Affaire Ibrahim Zigui : la Cour d’appel d’Abidjan ordonne sa mise en liberté provisoire
Apès près de 10 mois en prison, la Cour d’appel d’Abidjan a ordonné la mise en liberté provisoire de Ibrahim Zigui, selon plusieurs médias ivoiriens qui rapportent la décision rendue ce lundi 6 juillet 2026. Cette mesure ne met pas fin à la procédure, mais elle permet au cyberactiviste de recouvrer provisoirement la liberté en attendant la suite du dossier.
Cette décision intervient quelques semaines après sa condamnation à cinq ans d’emprisonnement ferme et à une amende de 20 millions de FCFA pour « provocation à l’insurrection » et « trouble à l’ordre public ». Son avocat avait alors annoncé faire appel, estimant la sanction trop lourde.
Ce que dit la décision
D’après les éléments relayés par la presse ivoirienne, la Cour d’appel d’Abidjan a accédé à la demande de la défense en ordonnant une libération provisoire. Cette mesure signifie qu’Ibrahim Zigui n’est pas acquitté, mais qu’il peut sortir de détention dans l’attente de la suite de la procédure judiciaire.

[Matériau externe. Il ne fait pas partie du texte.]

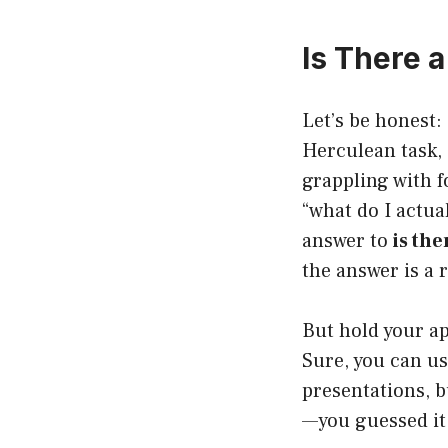
Is There 
Let’s be honest:
Herculean task,
grappling with f
“what do I actua
answer to
is th
the answer is a 
But hold your ap
Sure, you can us
presentations, 
—you guessed i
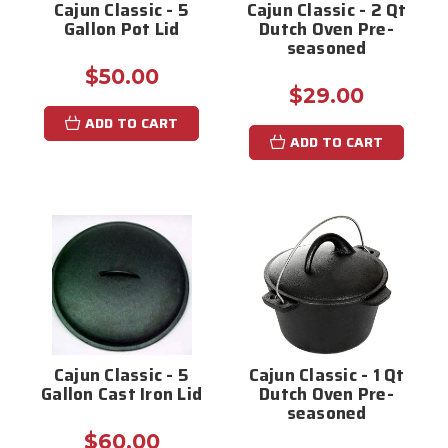
Cajun Classic - 5
Cajun Classic - 2 Qt
Gallon Pot Lid
Dutch Oven Pre-
seasoned
$50.00
$29.00
ADD TO CART
ADD TO CART
Cajun Classic - 5
Cajun Classic - 1 Qt
Gallon Cast Iron Lid
Dutch Oven Pre-
seasoned
$60.00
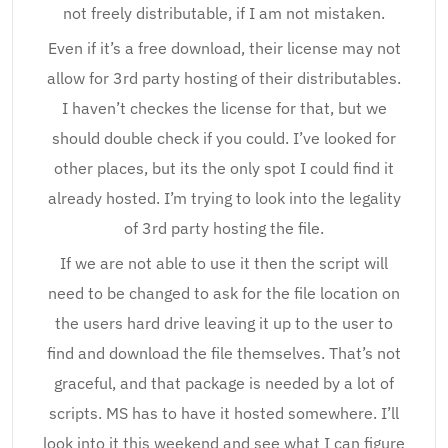
not freely distributable, if I am not mistaken.
Even if it’s a free download, their license may not
allow for 3rd party hosting of their distributables.
I haven’t checkes the license for that, but we
should double check if you could. I’ve looked for
other places, but its the only spot I could find it
already hosted. I’m trying to look into the legality
of 3rd party hosting the file.
If we are not able to use it then the script will
need to be changed to ask for the file location on
the users hard drive leaving it up to the user to
find and download the file themselves. That’s not
graceful, and that package is needed by a lot of
scripts. MS has to have it hosted somewhere. I’ll
look into it this weekend and see what I can figure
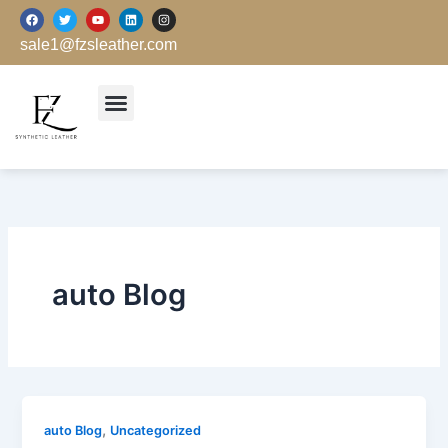
跳
F
T
Y
L
I
a
w
o
i
n
至
c
i
u
n
s
sale1@fzsleather.com
e
t
t
k
t
内
b
t
u
e
a
o
e
b
d
g
容
o
r
e
i
r
k
n
a
m
auto Blog
,
auto Blog
Uncategorized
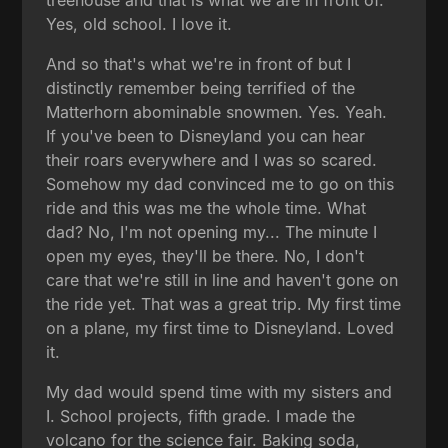
Yes, old school. I love it.
And so that's what we're in front of but I
distinctly remember being terrified of the
Matterhorn abominable snowmen. Yes. Yeah.
If you've been to Disneyland you can hear
their roars everywhere and I was so scared.
Somehow my dad convinced me to go on this
ride and this was me the whole time. What
dad? No, I'm not opening my... The minute I
open my eyes, they'll be there. No, I don't
care that we're still in line and haven't gone on
the ride yet. That was a great trip. My first time
on a plane, my first time to Disneyland. Loved
it.
My dad would spend time with my sisters and
I. School projects, fifth grade. I made the
volcano for the science fair. Baking soda,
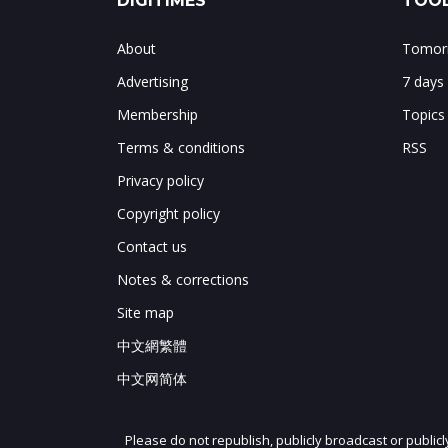
DIGITIMES
TOOL
About
Tomorr
Advertising
7 days
Membership
Topics
Terms & conditions
RSS
Privacy policy
Copyright policy
Contact us
Notes & corrections
Site map
中文網繁體
中文网简体
Please do not republish, publicly broadcast or public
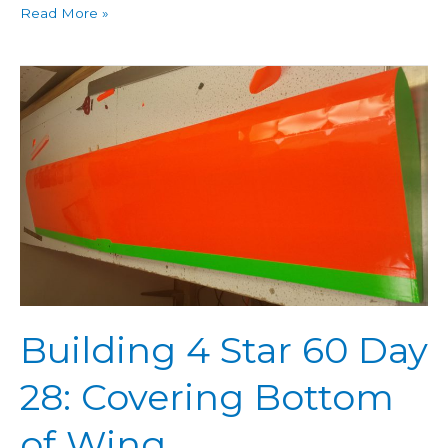
Read More »
Building
4
Star
60
Day
28:
Covering
Bottom
of
Wing
Building 4 Star 60 Day
28: Covering Bottom
of Wing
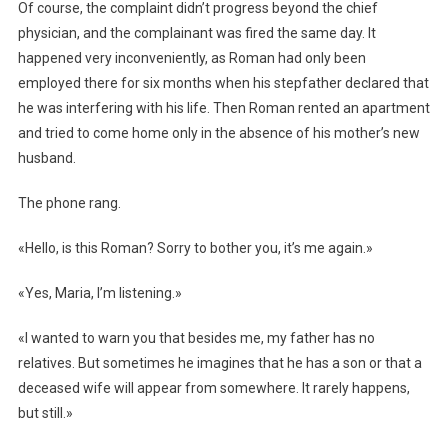
Of course, the complaint didn’t progress beyond the chief
physician, and the complainant was fired the same day. It
happened very inconveniently, as Roman had only been
employed there for six months when his stepfather declared that
he was interfering with his life. Then Roman rented an apartment
and tried to come home only in the absence of his mother’s new
husband.
The phone rang.
«Hello, is this Roman? Sorry to bother you, it’s me again.»
«Yes, Maria, I’m listening.»
«I wanted to warn you that besides me, my father has no
relatives. But sometimes he imagines that he has a son or that a
deceased wife will appear from somewhere. It rarely happens,
but still.»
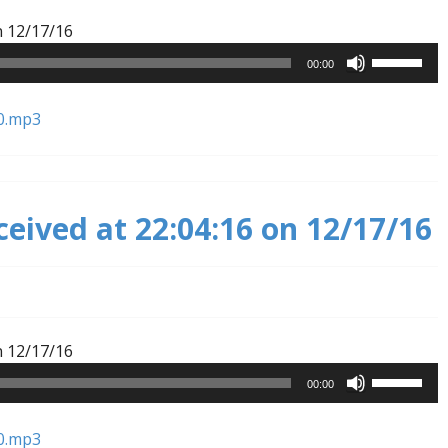
Audio
n 12/17/16
Player
Use
00:00
Up/Down
Arrow
0.mp3
keys
to
increase
or
ceived at 22:04:16 on 12/17/16
decrease
volume.
Audio
n 12/17/16
Player
Use
00:00
Up/Down
Arrow
0.mp3
keys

La décision est donc un tournant important dans un dossier qui avait fortement retenu l’attention, notamment en raison du profil du prévenu, proche du PPA-CI, et du contexte politique dans lequel l’affaire s’est développée.
Ibrahim Zigui avait été interpellé dans la nuit du 1er au 2 septembre 2025, à la suite de la diffusion d’une vidéo jugée problématique par les autorités. Son arrestation avait immédiatement suscité de nombreuses réactions sur les réseaux sociaux et dans la sphère politique ivoirienne.
Depuis cette interpellation, le dossier a connu plusieurs épisodes marquants, entre détention, procès, condamnation, puis maintenant cette décision de libération provisoire. L’affaire est ainsi devenue l’un des sujets judiciaires et politiques les plus suivis de ces derniers mois en Côte d’Ivoire.
Avant cette nouvelle décision, Ibrahim Zigui avait aussi adressé un message d’excuses depuis sa prison. Dans cette prise de parole, il reconnaissait ses torts et demandait pardon aux autorités ivoiriennes, un geste qui avait relancé les débats autour de sa situation.
Ce message avait été perçu par certains comme une tentative d’apaisement, tandis que d’autres y voyaient une conséquence directe de la pression judiciaire. Quoi qu’il en soit, il avait déjà montré que l’affaire dépassait le simple cadre pénal pour toucher à des enjeux politiques et symboliques plus larges.
La liberté provisoire n’efface pas les poursuites en cours. Elle ouvre seulement une nouvelle étape dans un dossier qui reste juridiquement sensible et politiquement observé. La suite dépendra désormais de l’évolution de la procédure en appel et des éventuelles prochaines décisions de justice.
Pour ses soutiens, cette décision est un vrai soulagement. Pour d’autres, elle ne change rien au fond de l’affaire, qui continue de susciter des débats sur la liberté d’expression, l’ordre public et la responsabilité des figures influentes sur les réseaux sociaux.